↓
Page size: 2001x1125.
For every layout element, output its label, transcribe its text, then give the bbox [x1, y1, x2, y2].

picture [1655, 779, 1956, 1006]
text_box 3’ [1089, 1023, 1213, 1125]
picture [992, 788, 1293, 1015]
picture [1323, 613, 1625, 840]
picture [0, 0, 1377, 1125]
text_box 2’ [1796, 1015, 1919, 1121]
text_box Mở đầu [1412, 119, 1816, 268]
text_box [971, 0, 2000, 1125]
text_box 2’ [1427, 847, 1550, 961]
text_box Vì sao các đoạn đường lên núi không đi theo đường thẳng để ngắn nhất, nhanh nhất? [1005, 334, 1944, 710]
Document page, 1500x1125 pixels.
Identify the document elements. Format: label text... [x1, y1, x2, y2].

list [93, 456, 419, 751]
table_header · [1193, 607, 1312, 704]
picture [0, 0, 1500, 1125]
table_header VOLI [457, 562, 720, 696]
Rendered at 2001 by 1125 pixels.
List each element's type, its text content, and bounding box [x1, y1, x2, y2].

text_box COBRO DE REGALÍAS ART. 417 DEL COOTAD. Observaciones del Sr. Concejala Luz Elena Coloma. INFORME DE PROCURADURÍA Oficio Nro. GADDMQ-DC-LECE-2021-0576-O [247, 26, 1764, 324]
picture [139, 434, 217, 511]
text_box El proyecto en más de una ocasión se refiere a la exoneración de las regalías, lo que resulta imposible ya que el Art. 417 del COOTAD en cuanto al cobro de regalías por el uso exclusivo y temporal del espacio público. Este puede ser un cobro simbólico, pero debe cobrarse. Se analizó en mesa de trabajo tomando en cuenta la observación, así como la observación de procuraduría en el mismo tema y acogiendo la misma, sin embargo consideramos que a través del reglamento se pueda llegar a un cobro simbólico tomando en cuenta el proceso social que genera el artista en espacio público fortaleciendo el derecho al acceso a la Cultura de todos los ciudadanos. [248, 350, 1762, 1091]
↑
__Task to complete__: No line before the one containing "List each element's" should be copied; restate that line and all the rest through the end of the data above word for word.

__Exercise solution__:
List each element's type, its text content, and bounding box [x1, y1, x2, y2].

text_box COBRO DE REGALÍAS ART. 417 DEL COOTAD. Observaciones del Sr. Concejala Luz Elena Coloma. INFORME DE PROCURADURÍA Oficio Nro. GADDMQ-DC-LECE-2021-0576-O [247, 26, 1764, 324]
picture [139, 434, 217, 511]
text_box El proyecto en más de una ocasión se refiere a la exoneración de las regalías, lo que resulta imposible ya que el Art. 417 del COOTAD en cuanto al cobro de regalías por el uso exclusivo y temporal del espacio público. Este puede ser un cobro simbólico, pero debe cobrarse. Se analizó en mesa de trabajo tomando en cuenta la observación, así como la observación de procuraduría en el mismo tema y acogiendo la misma, sin embargo consideramos que a través del reglamento se pueda llegar a un cobro simbólico tomando en cuenta el proceso social que genera el artista en espacio público fortaleciendo el derecho al acceso a la Cultura de todos los ciudadanos. [248, 350, 1762, 1091]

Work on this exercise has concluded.